* [Task to carry out] The result should be the full listing copied exactly, with no pictures in it.

******************************

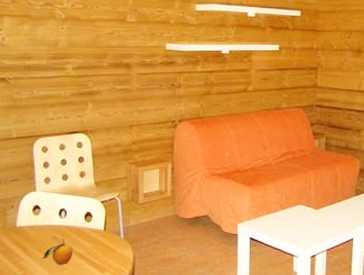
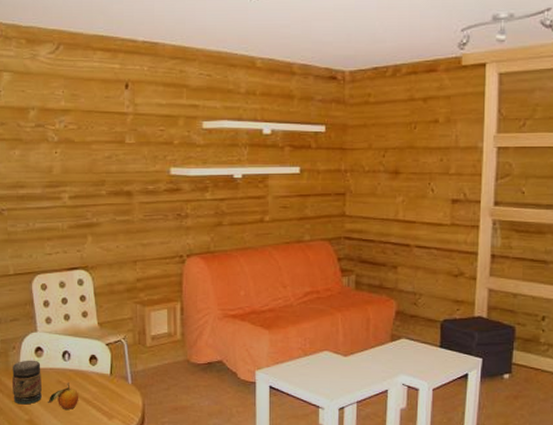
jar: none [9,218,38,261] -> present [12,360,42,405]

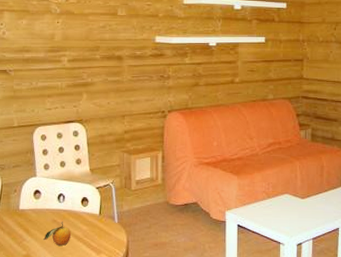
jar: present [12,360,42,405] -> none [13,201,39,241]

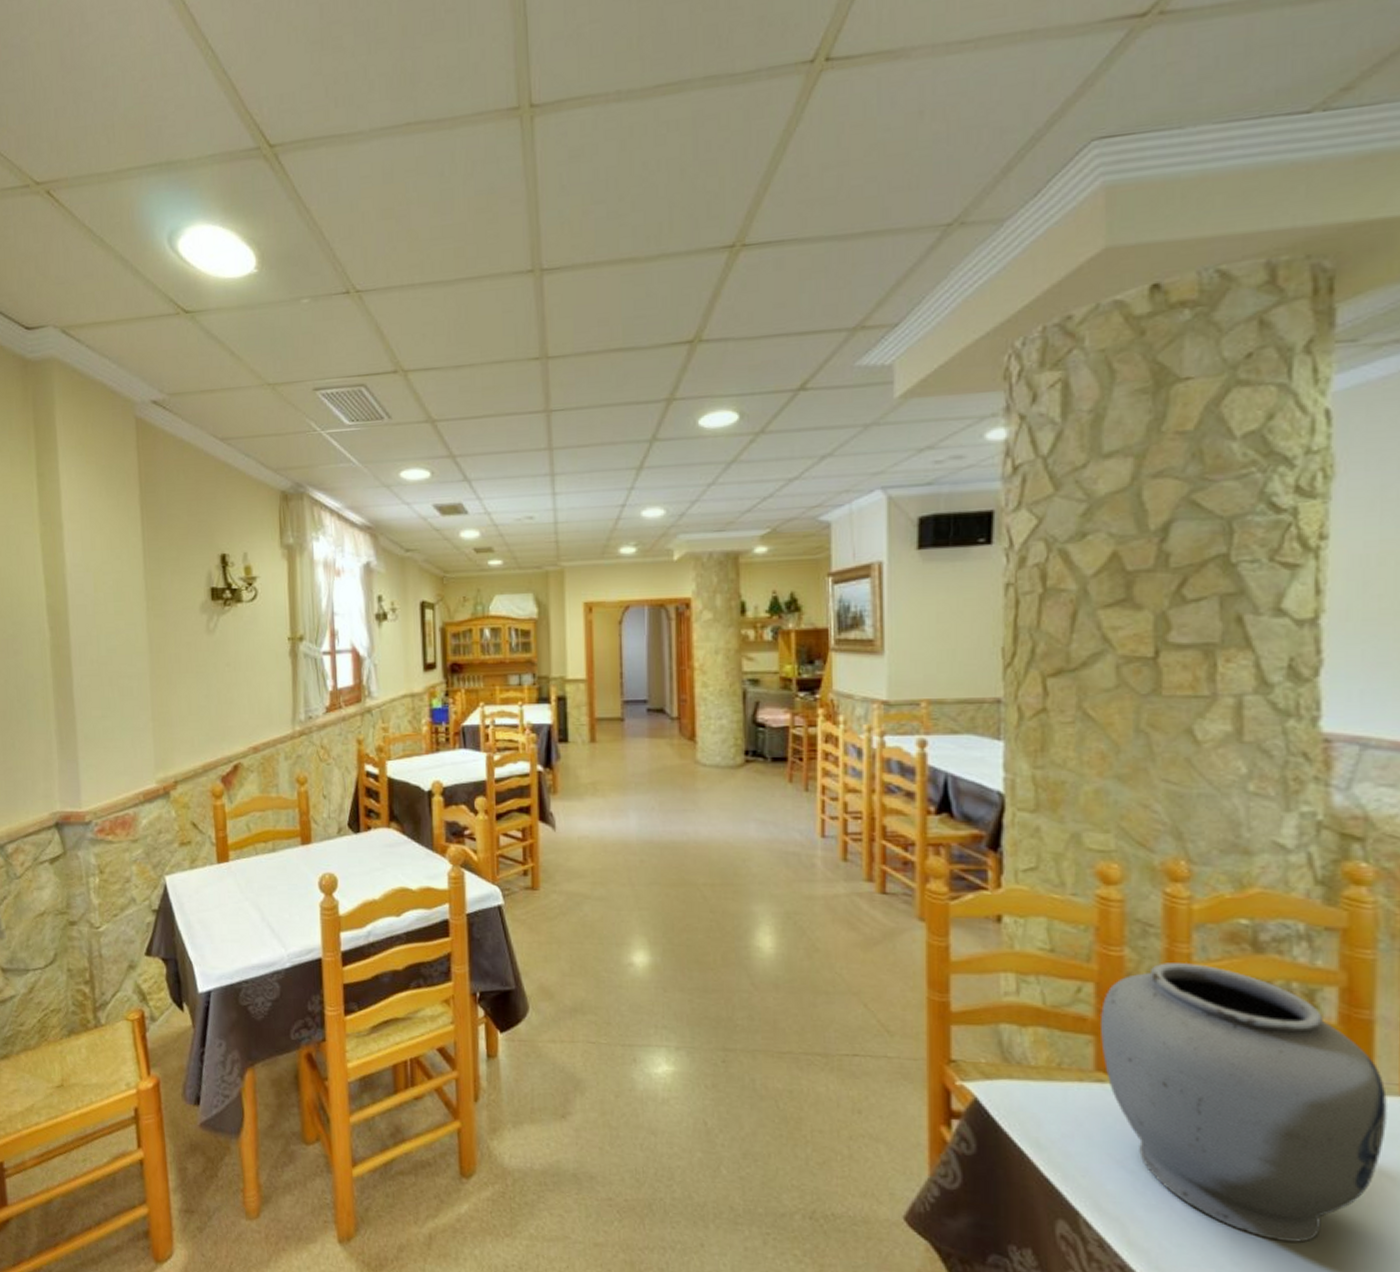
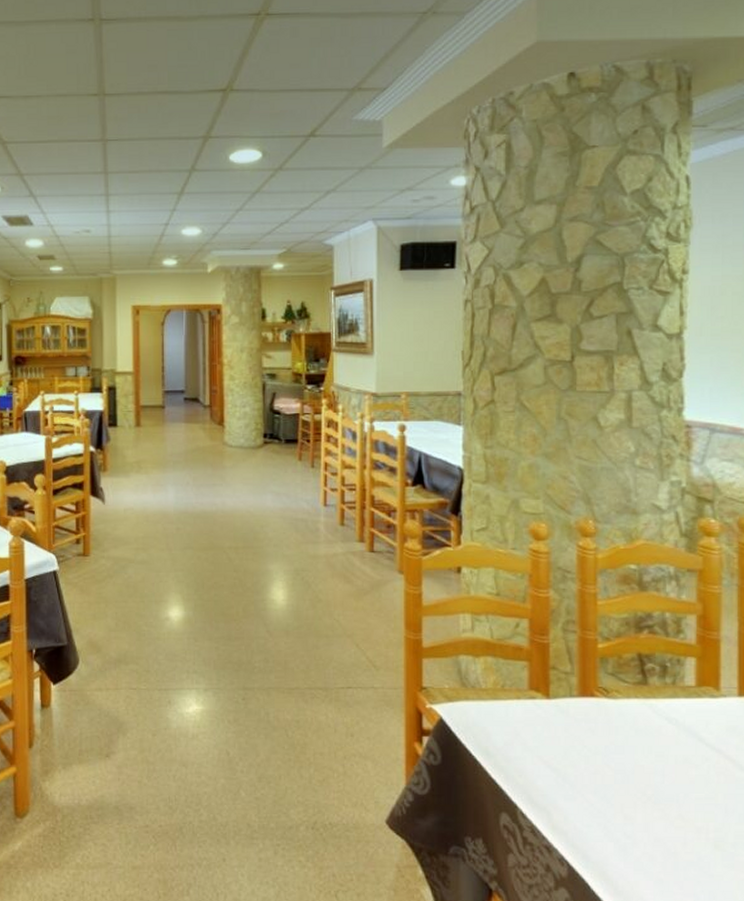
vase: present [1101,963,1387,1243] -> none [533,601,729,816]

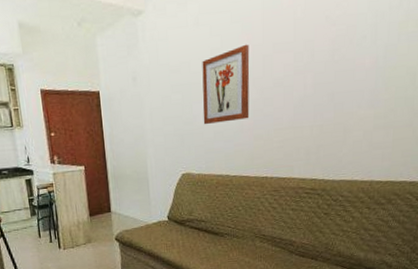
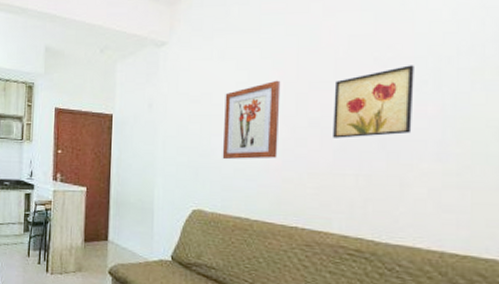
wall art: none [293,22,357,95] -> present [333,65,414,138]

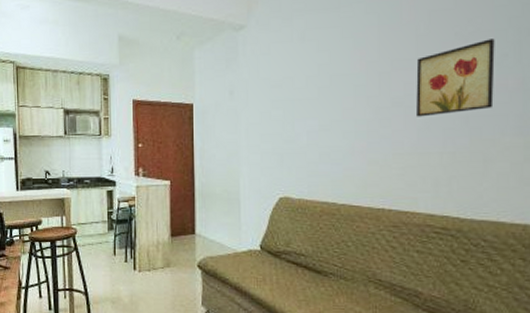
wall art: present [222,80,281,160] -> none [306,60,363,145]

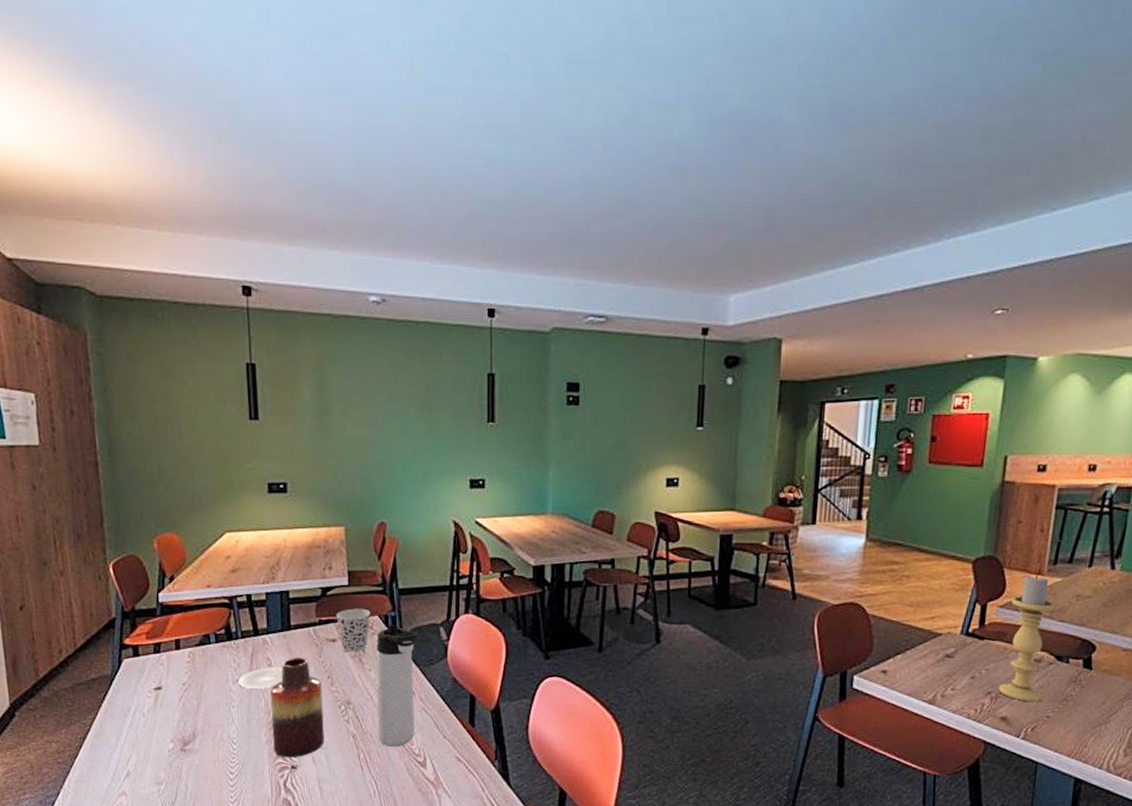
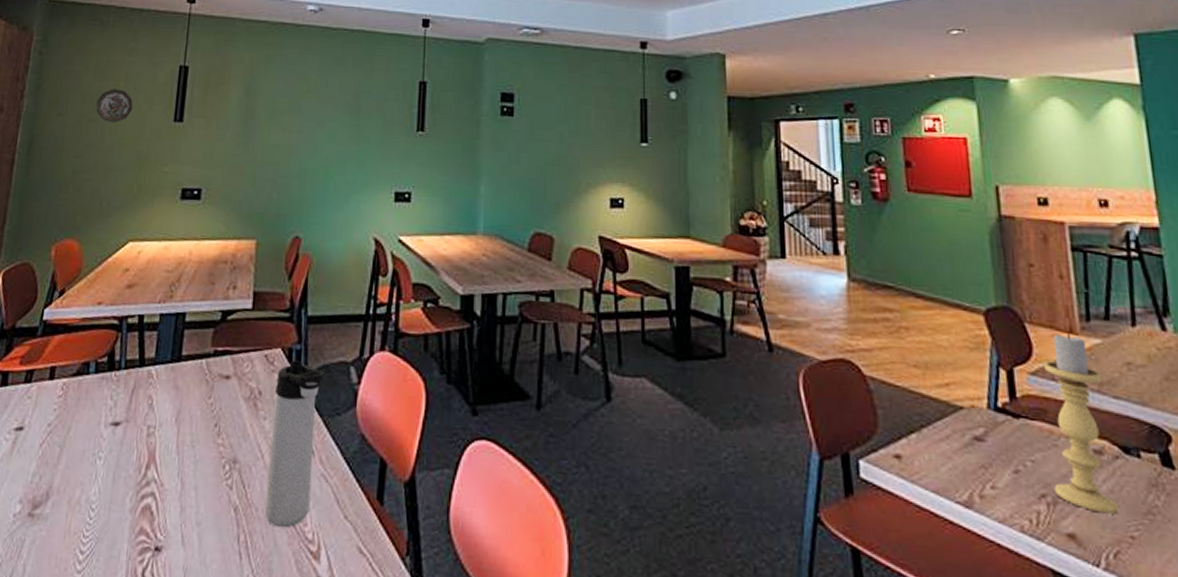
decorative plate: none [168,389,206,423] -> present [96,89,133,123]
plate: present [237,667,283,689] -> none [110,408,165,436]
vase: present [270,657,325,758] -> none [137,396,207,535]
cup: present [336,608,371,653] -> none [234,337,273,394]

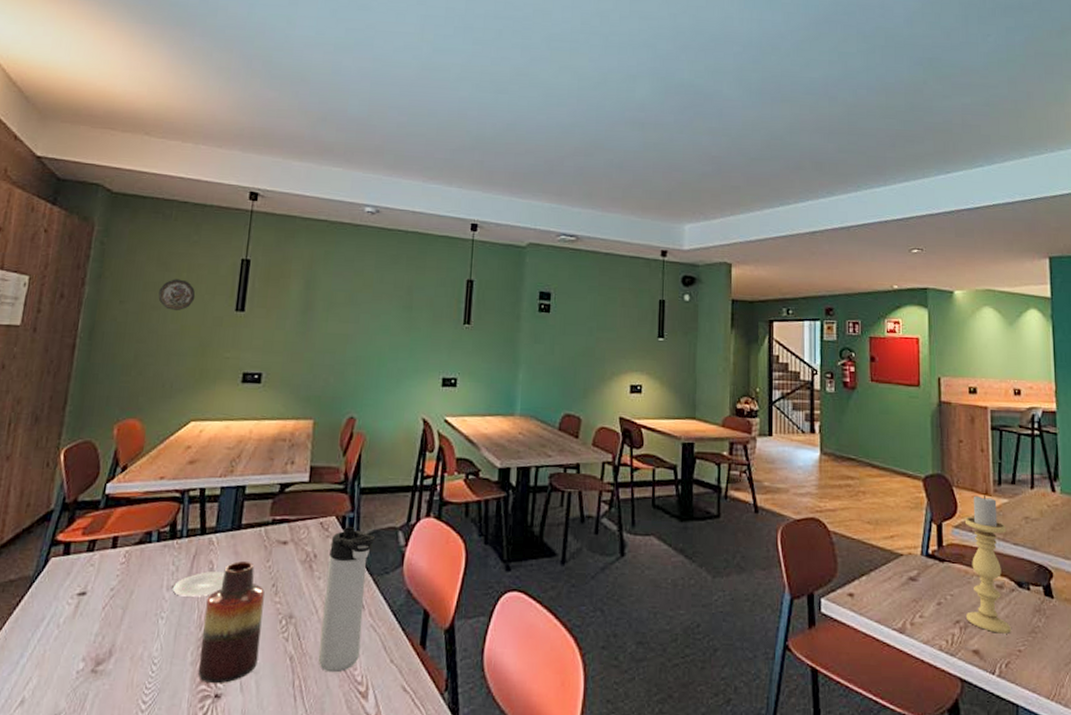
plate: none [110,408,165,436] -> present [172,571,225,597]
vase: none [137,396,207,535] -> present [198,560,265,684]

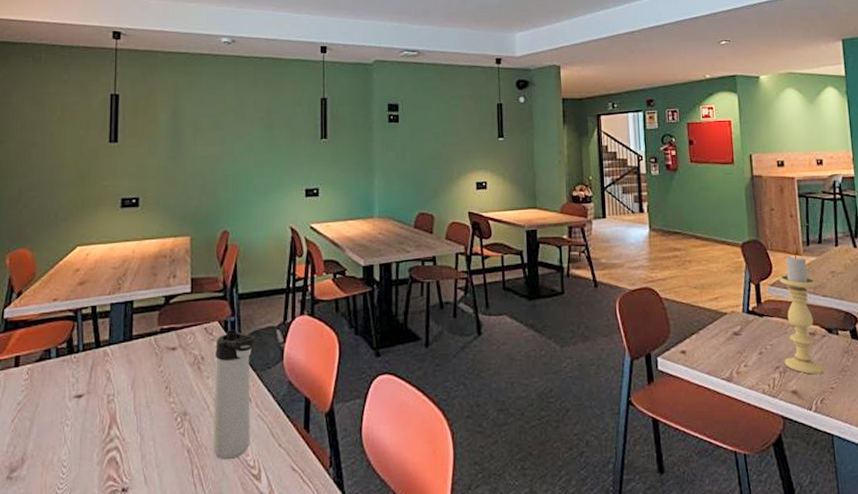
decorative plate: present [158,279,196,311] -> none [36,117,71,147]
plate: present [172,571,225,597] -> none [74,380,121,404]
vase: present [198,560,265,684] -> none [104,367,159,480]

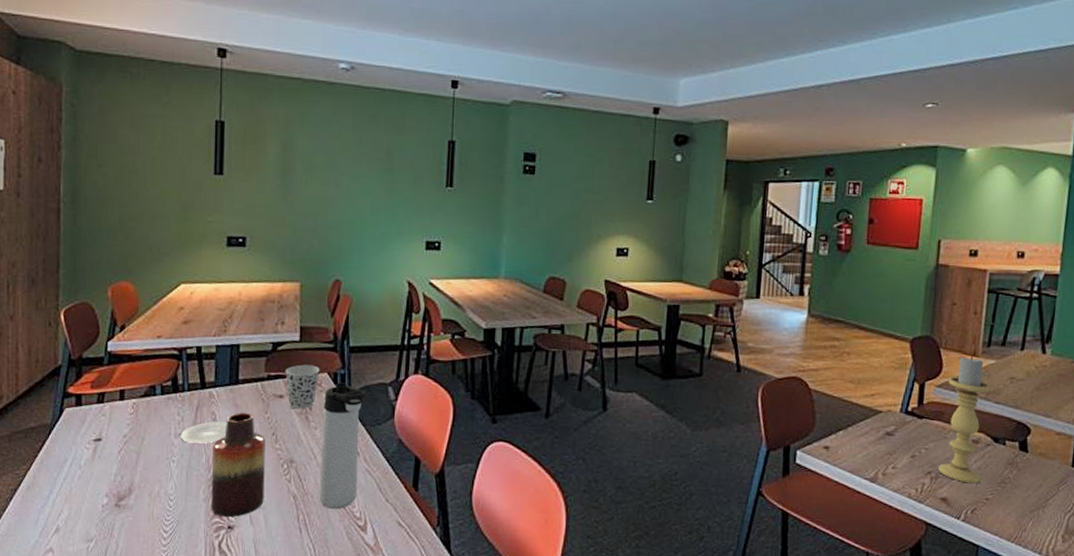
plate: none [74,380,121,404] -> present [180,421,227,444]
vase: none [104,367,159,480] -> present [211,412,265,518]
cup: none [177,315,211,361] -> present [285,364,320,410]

******************************

* [Answer below]
jar: none [9,218,38,261] -> present [12,360,42,405]

jar: present [12,360,42,405] -> none [13,201,39,241]

vase: present [1101,963,1387,1243] -> none [533,601,729,816]

wall art: none [293,22,357,95] -> present [333,65,414,138]

wall art: present [222,80,281,160] -> none [306,60,363,145]

decorative plate: none [168,389,206,423] -> present [96,89,133,123]
plate: present [237,667,283,689] -> none [110,408,165,436]
vase: present [270,657,325,758] -> none [137,396,207,535]
cup: present [336,608,371,653] -> none [234,337,273,394]

plate: none [110,408,165,436] -> present [172,571,225,597]
vase: none [137,396,207,535] -> present [198,560,265,684]

decorative plate: present [158,279,196,311] -> none [36,117,71,147]
plate: present [172,571,225,597] -> none [74,380,121,404]
vase: present [198,560,265,684] -> none [104,367,159,480]

plate: none [74,380,121,404] -> present [180,421,227,444]
vase: none [104,367,159,480] -> present [211,412,265,518]
cup: none [177,315,211,361] -> present [285,364,320,410]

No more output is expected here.